For less than the cost of one hotel night, a client could have their entire medical transfer back home covered.
4. No Time Limitation on Purchase
Medjet has a team of two dedicated to working with travel agencies, advisors, and consortia. The most common question they encounter, Howell said, is: at what point in the sales journey should they be bringing up the opportunity to purchase Medjet?
There is no single answer to this question, specifically because a Medjet membership does not have to be purchased within a certain timeframe of booking a trip. So long as your client is younger than 75, they can enroll up to the day before they leave.
Whether advisors want to bring it up when they bring up travel insurance in general or wait until closer to departure date is entirely up to them. Perhaps, your client wants to purchase their insurance right away, just in case they have to cancel, but wait until closer to departure to consider something like Medjet.
“Every advisor is different and their clients are different. Is this the one big trip so it’s a short-term membership or are they frequent travelers… There’s not really one educational pathway.”
With that said, Howell added she thinks the all-at-once approach is probably easiest. Even if the client doesn’t purchase it right away, advisors are already bringing up insurance and worst-case scenarios. Why not include being stuck in an inadequate hospital and mention Medjet?

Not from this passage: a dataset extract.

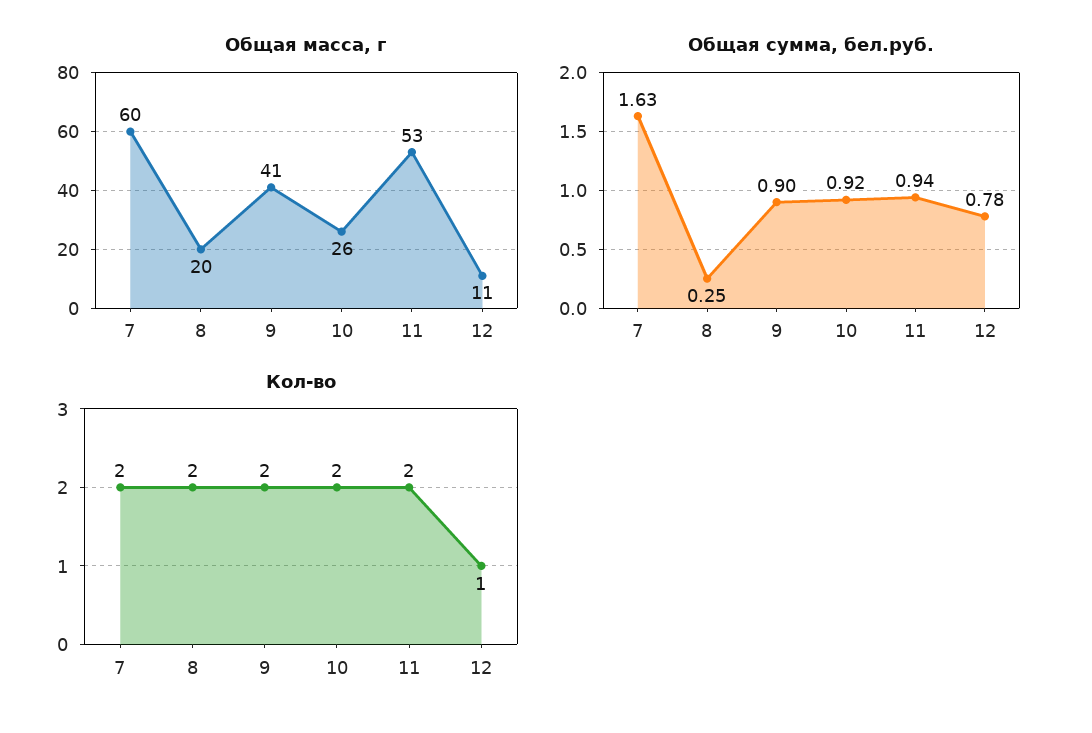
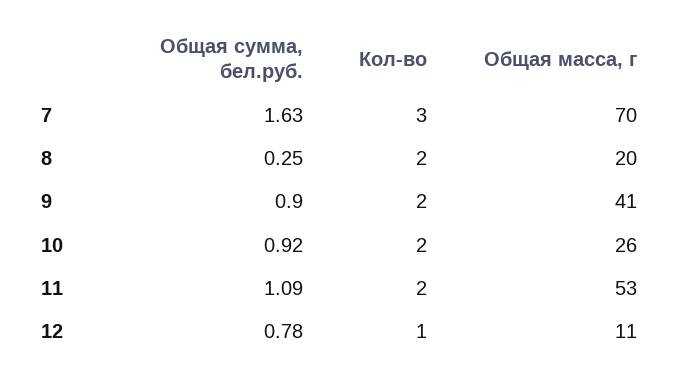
Общая масса, г, 7: 60 -> 70
Общая сумма, бел.руб., 11: 0.94 -> 1.09
Кол-во, 7: 2 -> 3

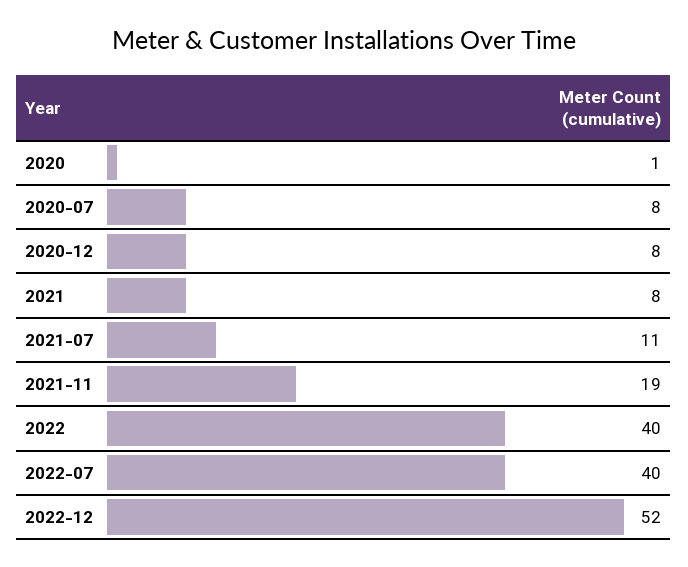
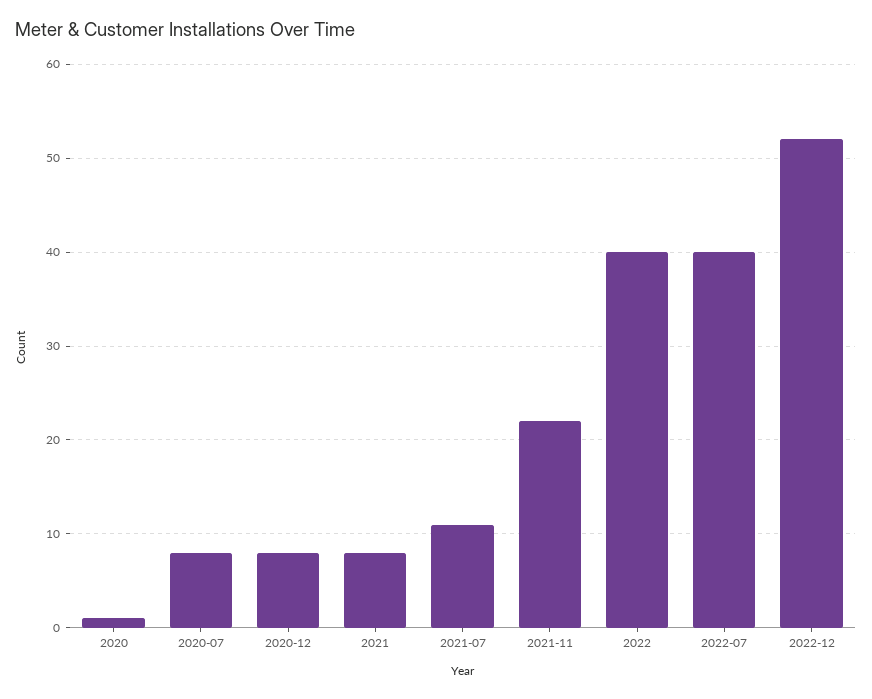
2021-11: 19 -> 22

5. Makes an Easy Client Gift
Howell told TMR she knows a Virtuoso travel advisor that purchases Medjet memberships as gifts for some of his clients. A short-term membership (ie, covering just one trip) costs as little as $99. A full-year membership starts at $315 — but that doesn’t include the travel advisor discount, which can be used for gifting.
The advisor she knows gives it to clients his who take two or three trips a year. It enriches his relationship with his clients, she said, because it shows he cares.
“He’ll never be in the position where he’s sold them the cruises, the travel insurance, and then something bad happens and they can’t get moved home because it’s not deemed ‘medically necessary,’” Howell said. “If it’s a really valuable client and you’re selling $20,000, $30,000 cruises and you’re making commission off of that, work out $300 bucks at the end of the year and put that person under protection for a year.”
6. Check with Your Consortia
Currently, Howell told TRM she knows of preferred partner relationships with Virtuoso, Signature, and WESTA, but there may be others. (Virtuoso’s Matthew Upchurch is a strong advocate of Medjet after his own father had to be transferred from a hospital in India back to the U.S.) Double check with your consortia or Host if you’re unsure. Advisors and agencies do not need to be a member of a preferred consortia to work with Medjet.